◆ **Что сделать**
• 1. Ответьте по отрывку о Сахалине:
(a) В каком году, согласно отрывку, на Итурупе проводились действия по демаркации зоны японского суверенитета?
(b) Что айны отдавали в обмен на товары, которые японцы привозили на Сахалин?
(c) Чей отчёт зафиксировал использование японцами айнов на работах по заготовке выловленной рыбы?
• 2. Перепишите фрагмент отрывка о Сахалине, который начинается со слов «Коренные жители острова» и заканчивается словами «источников такой информации.», поменяв «надёжных источников» на «достоверных источников».

Вместе с тем, у нас нет сведений о том, предпринимались ли со стороны Японии какие-либо действия по демаркации зоны своего суверенитета на Сахалине, как это было на Итурупе в 1798 году. Нахождение на какой-то территории офицеров того или иного государства, по нашему мнению, ещё не делает эту территорию автоматически включённой в состав этого государства, по крайней мере, в глазах других субъектов международного права.

Такое умозаключение, применительно к Сахалину начала XIX в., можно подкрепить следующими доводами:

Коренные жители острова (в частности, айны) в тот период наверняка не были приведены к присяге на верность ни японскому императору, ни сёгуну, ни князю Мацумаэ. Характер политического взаимоотношения японцев с южносахалинскими айнами для нас загадочен. Если айны Южных Курил в рассматриваемый период выступают как данники феодального клана Мацумаэ, то сказать то же самое об айнах Южного Сахалина мы не можем, хотя бы по причине отсутствия в нашем распоряжении надёжных источников такой информации.

Что же представляло собой фактическое взаимодействие между японскими колонизаторами и аборигенами Южного Сахалина в начале XIX в.? Отношения подданства или вассалитета вторых по отношению к первым? Вряд ли. Скорее всего, имело место чисто экономическое сотрудничество, основанное на торговом обмене. Японцы привозили на Сахалин свои товары, в обмен на которые айны отдавали заготовленные меха, вяленую рыбу и прочие вещи. Помимо этого, конечно же, могла иметь место и промыслово-хозяйственная деятельность самих японцев, например, рыболовство.

Также отчёт Крузенштерна зафиксировал использование японцами айнов на работах по заготовке выловленной рыбы. Возможно, здесь речь идёт не о трудовой повинности, а о добровольном «употреблении» айнов на таких работах. В обмен на участие в хозяйственной деятельности японских промысловиков, айны Сахалина могли получать японские товары, тот же рис и ткани. Нам представляется, что положение айнов Южного Сахалина в данный период было намного более благоприятным, чем их собратьев с Кунашира. Вряд ли осторожные японцы осмелились бы подвергать аборигенов Сахалина максимальной эксплуатации в начальный период хозяйственного освоения острова. С кунаширскими айнами японцы взаимодействовали дольше. Кроме того, на рубеже XVIII–XIX вв. Южные Курилы, как мы помним, выпали из зоны притязаний России, и у японской стороны на тех островах оказались развязанными руки для увеличения эксплуатации аборигенов.

На Южном Сахалине японцы должны были столкнуться с иной ситуацией. Они не могли не знать, что Сахалин – зона политических интересов Маньчжурской империи. О такой осведомлённости говорят сами японские исследователи острова в 1790-х годах. А раз так, то гипотетически японцы могли опасаться ответной реакции со стороны Империи Цин, особенно, если бы жители острова, айны, пожаловались властям Маньчжурского Китая на притеснения со стороны представителей другого государства. Именно близость Сахалина к Маньчжурской империи предписывала японским колонизаторам осторожный стиль проникновения на остров и его экономической эксплуатации. И особенно такая политическая осторожность должна была требоваться от официальных представителей Японии: офицеров, чиновников и исследователей.

◆ **Сохранённые записи**
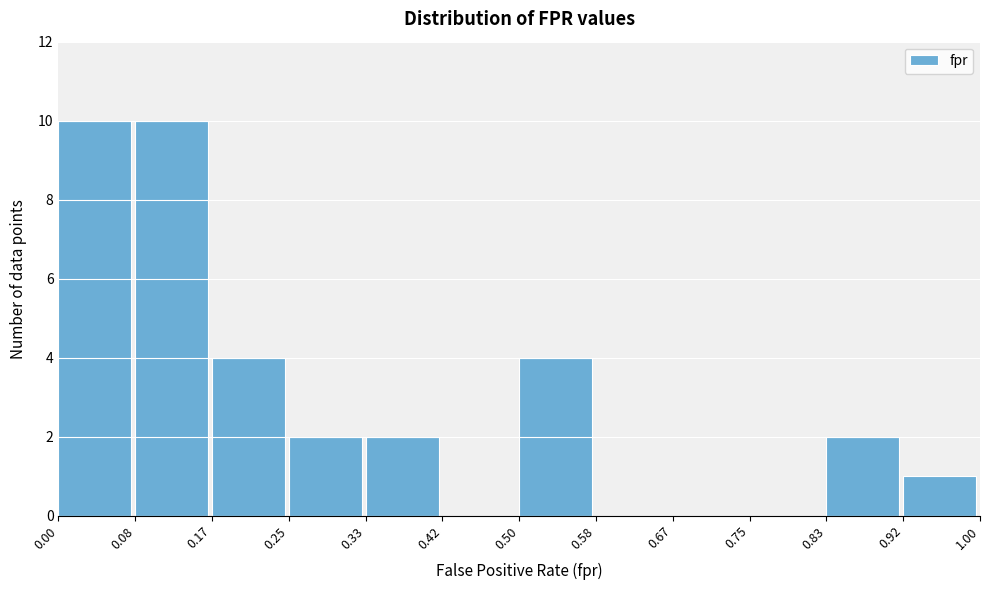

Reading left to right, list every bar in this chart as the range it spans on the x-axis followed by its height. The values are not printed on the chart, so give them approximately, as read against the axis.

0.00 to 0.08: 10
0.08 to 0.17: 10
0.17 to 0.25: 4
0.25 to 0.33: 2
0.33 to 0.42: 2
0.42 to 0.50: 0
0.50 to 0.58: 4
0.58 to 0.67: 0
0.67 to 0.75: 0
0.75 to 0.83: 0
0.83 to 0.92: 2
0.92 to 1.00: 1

◆ **Ответы по пунктам**
• 1.
(a) В 1798 году.
(b) Заготовленные меха, вяленую рыбу и прочие вещи.
(c) Отчёт Крузенштерна.

• 2.
Коренные жители острова (в частности, айны) в тот период наверняка не были приведены к присяге на верность ни японскому императору, ни сёгуну, ни князю Мацумаэ. Характер политического взаимоотношения японцев с южносахалинскими айнами для нас загадочен. Если айны Южных Курил в рассматриваемый период выступают как данники феодального клана Мацумаэ, то сказать то же самое об айнах Южного Сахалина мы не можем, хотя бы по причине отсутствия в нашем распоряжении достоверных источников такой информации.